Kojiki (Chamberlain, 1882)/Section 141
Appearance
[Sect. CXLI.—Emperor In-giyō (Part V.—Prince Karu Loves His Sister Princess So-tohoshi).]
After the decease of the Heavenly Sovereign, it was settled that King Karu of Ki-nashi should rule the Sun’s succession.[1] But in the interval before his accession, he debauched his younger sister the Great Lady of Karu, and sang, saying:
“Making rice-fields on the mountain, making hidden conduits run on account of the mountain’s height:—to-day indeed [my] body easily touches the younger sister whom I wooed with a hidden wooing, the spouse for whom I wept with a hidden weeping.”[2]
This is a Hind-Lifting Song.[3] Again he sang, saying:
“The rattle-rattle of the hail against the bamboo-grass:—After I shall have certainly slept, what though I be plotted against by people! When I shall have slept a good sleep delightfully, if there is the disorder of the cut Hydropyrum latifolium, let there be disorder,—when I shall have slept a good sleep!”[4]
This is a Rustic Lifting Song.[5]
- ↑ See Sect. XXXII, Note 27. The wording of this sentence would make it appear that it was only after the Emperor In-giyō’s death that King Karu was chosen to succeed him. But probably King Karu had been appointed Heir Apparent (皇太子) during his father’s life-time, as is indeed expressly stated in the “Chronicles,” and is implied in later passages of this work; and what our author meant to say was: “It was settled that King Karu should rule the Empire after the former Sovereign’s decease,” etc.

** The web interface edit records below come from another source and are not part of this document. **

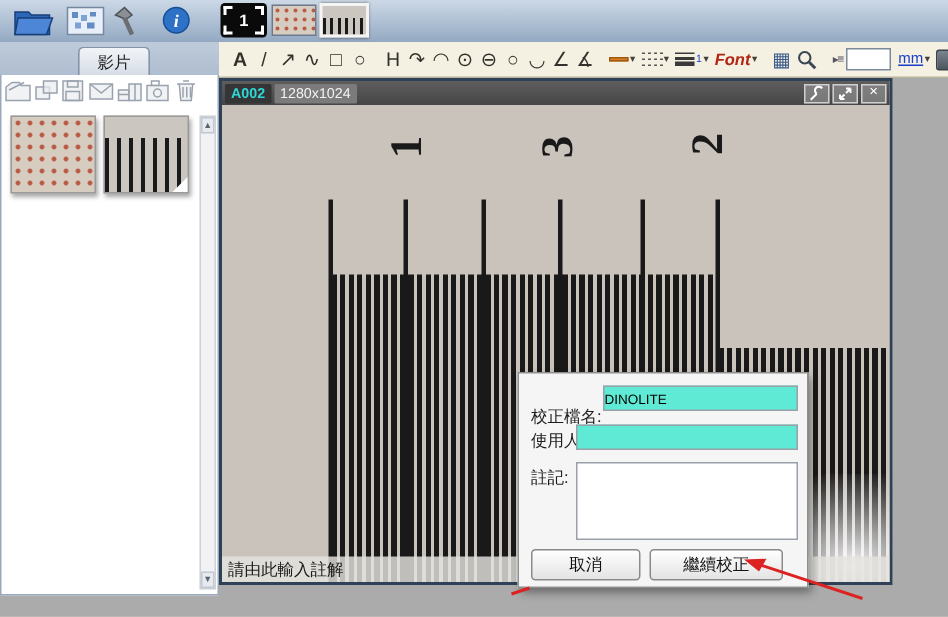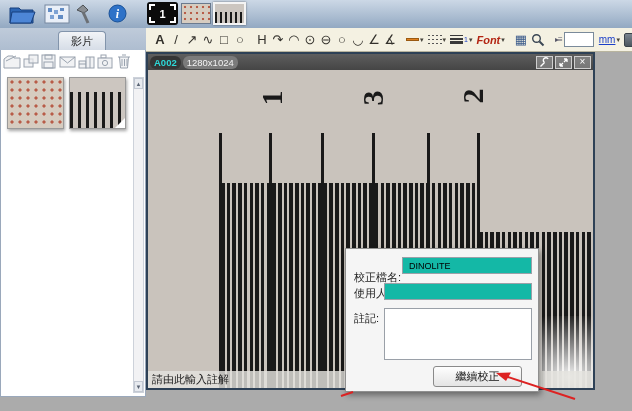--- a/index.html
+++ b/index.html
@@ -35,7 +35,7 @@
     display:flex; align-items:center; justify-content:center;
     border:1px solid #8294ab; border-bottom:none; border-radius:4px 4px 0 0; }
   #tab-photos { left:4px; width:52px; background:#fdfdfd; z-index:2; }
-  #tab-videos { left:58px; top:3px; width:48px; height:19px; background:linear-gradient(#f2f4f7,#d6dde7); }
+  #tab-videos { left:52px; top:3px; width:48px; height:19px; background:linear-gradient(#f2f4f7,#d6dde7); }
 
   
   #drawbar { left:146px; top:28px; width:486px; height:24px; background:#f4f1e2;

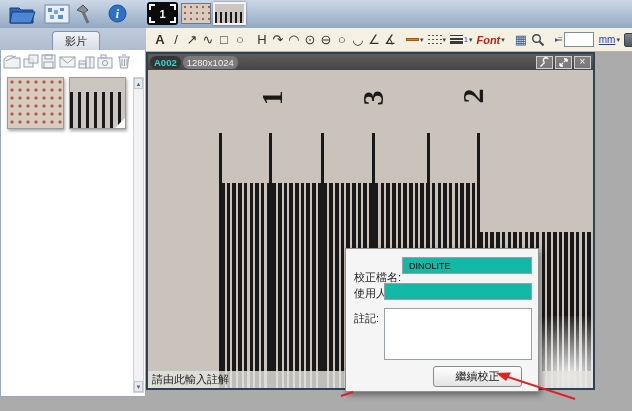--- a/index.html
+++ b/index.html
@@ -84,7 +84,7 @@
   #imgwin { left:146px; top:52px; width:449px; height:338px; border:2px solid #2e4156; background:#c8c2bb; }
   #imghead { height:16px; background:linear-gradient(#5e5e5e,#454545);
     display:flex; align-items:center; gap:2px; padding:0 2px; }
-  .badge { font-size:9.5px; padding:0 4px; line-height:13px; border-radius:6px; }
+  .badge { font-size:9.5px; padding:0 4px; line-height:13px; border-radius:1px; }
   #badge-id { background:#353535; color:#2dd8d8; font-weight:bold; }
   .badge.gray { background:#7b7b7b; color:#f2f2f2; }
   #winctrl { margin-left:auto; display:flex; gap:2px; }

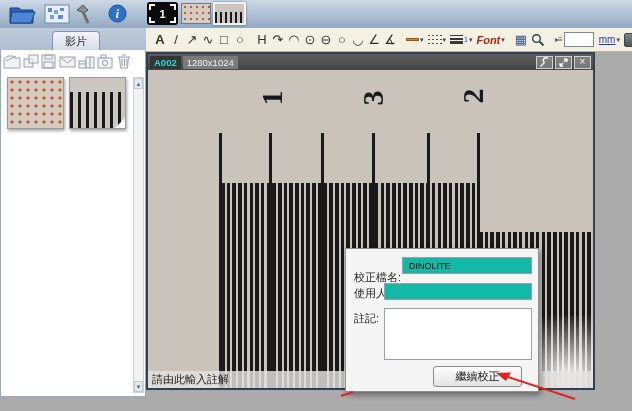--- a/index.html
+++ b/index.html
@@ -108,8 +108,8 @@
   #dialog { left:345px; top:248px; width:194px; height:144px; background:#f5f5f5;
     border:1px solid #8f8f8f; box-shadow:2px 3px 6px rgba(0,0,0,.4); z-index:20; }
   .dlabel { position:absolute; font-size:11px; color:#1c1c1c; }
-  .dinput { position:absolute; height:17px; border:1px solid #9aa0a8; background:#14b8a6;
-    font-size:9px; font-family:"Liberation Sans",sans-serif; padding:0 6px; }
+  .dinput { position:absolute; height:17px; border:1px solid #9aa0a8; background:#5eead4;
+    font-size:9px; font-family:"Liberation Sans",sans-serif; padding:0 0; }
   #dnotes { position:absolute; border:1px solid #9aa0a8; background:#fff; resize:none;
     font-size:10px; font-family:"Liberation Sans",sans-serif; }
   .dbtn { position:absolute; height:21px; font-size:11px; color:#111;

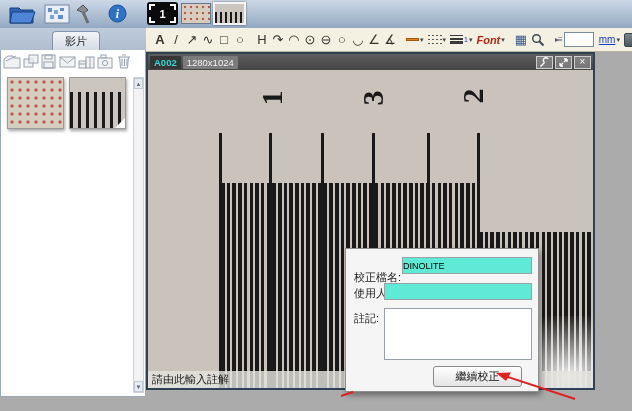--- a/index.html
+++ b/index.html
@@ -338,6 +338,7 @@
   <input class="dinput" style="left: 38px; top: 34px; width: 148px;" value="">
   <span class="dlabel" style="left:8px;top:62px">註記:</span>
   <textarea id="dnotes" style="left: 38px; top: 59px; width: 148px; height: 52px;"></textarea>
+  <button class="dbtn" style="left:8px;top:117px;width:73px">取消</button>
   <button class="dbtn" style="left:87px;top:117px;width:89px">繼續校正</button>
 </div>
 

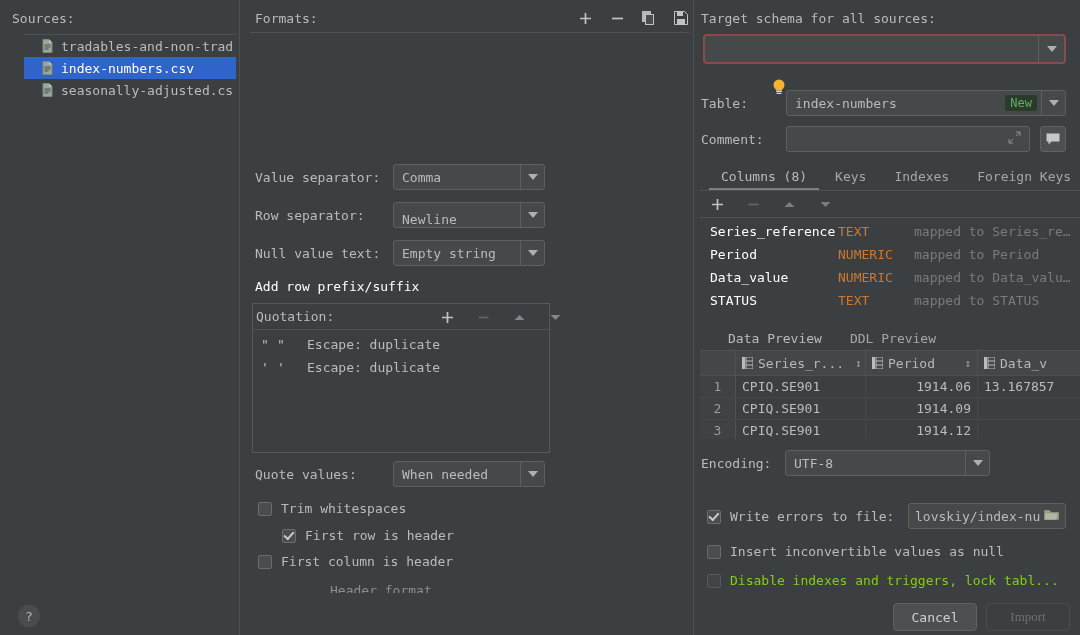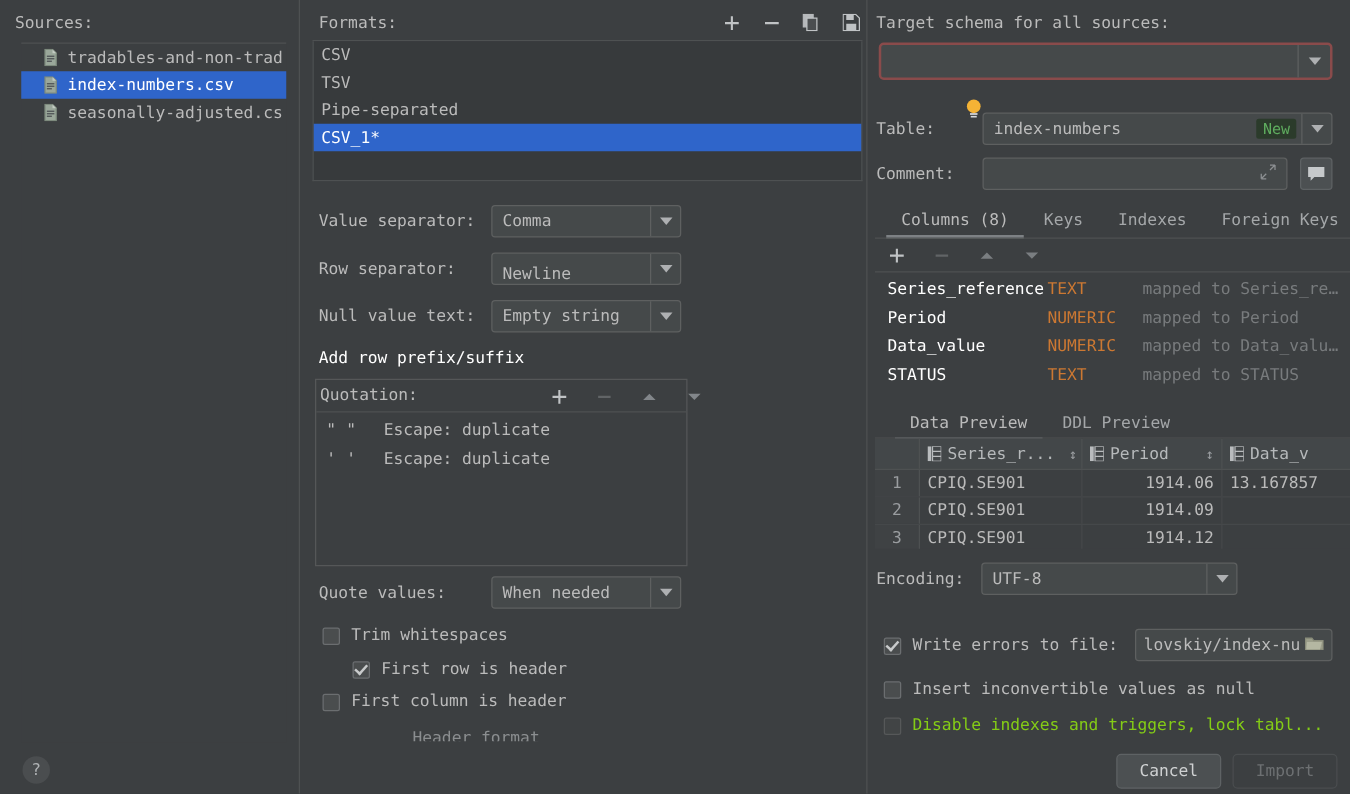--- a/index.html
+++ b/index.html
@@ -82,7 +82,7 @@
   #sources-panel { position: absolute; left: 0; top: 0; width: 240px; height: 635px; background: #3c3f41; }
   #sources-label { position: absolute; left: 12px; top: 11px; }
   #sources-list {
-    position: absolute; left: 17px; top: 34px; width: 212px; height: 560px;
+    position: absolute; left: 24px; top: 34px; width: 212px; height: 560px;
     background: #3c3f41; border: 1px solid #4e5152; border-left: none; border-bottom: none; border-right: none;
   }
   .src-row { height: 22px; display: flex; align-items: center; gap: 8px; padding-left: 18px; white-space: nowrap; overflow: hidden; }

- ↑ The meaning of the Song is: “The sister, the mistress, whom I wooed with such difficulty, is now easily mine.”—The first phrase, down to mountain’s height,” is but a “Preface” to the poem properly so called, serving to introduce by a jeu-de-mots the word shita-dohi, which means not only “hidden conduit,” but “hidden wooing.” At the same time the implied comparison of the poet’s secret love of one so difficult to obtain as his own sister, to the course of the water in hidden conduits which is carried up the mountain’s side to irrigate a field perched in a spot almost inaccessible, is by no means devoid of aptness. The word “mountain” (yama) is in the original preceded by the Pillow-Word ashihiki (or ashibiki) no, whose signification is obscure and much disputed.
- ↑ Shirage-uta (written phonetically). The interpretation of the term here adopted is that which has the sanction of Motowori and Moribe. They explain it to signify that the voice rose gradually towards the latter part of the Song.
- ↑ As in the case of the preceding Song, the first phrase is but a Preface, which plays on the coincidence in sound between the words tashi-dashi, “rattling,” and tashika, “certainly,” i.e. “undisturbedly.” The signification of the Song proper is: “If I shall but have gratified my passion, what care I however men may plot against me? If I can but press my beloved to my bosom, let all things go to rack and ruin, like the Hydropyrum latifolium, a grass which, when cut, falls into disorder!”—Of the sentiment of the Song, the less said the better; but viewed simply from a literary point of view, it is certainly one of the most fascinating little productions of the early Japanese muse, and the literal rendering of it into English does it woful injustice. Moribe rightly rejects Motowori’s proposal to divide the poem in two after the words hito hahiyu to mo, “plotted against by people.” Kari-komo no, “of the Hydropyrum latifolium,” is a Pillow-Word.
- ↑ Hinaburi no age-uta. The commentators have nothing more precise to tell us concerning the expression “Lifting-Song” than that “it refers to the lifting of the voice in singing.”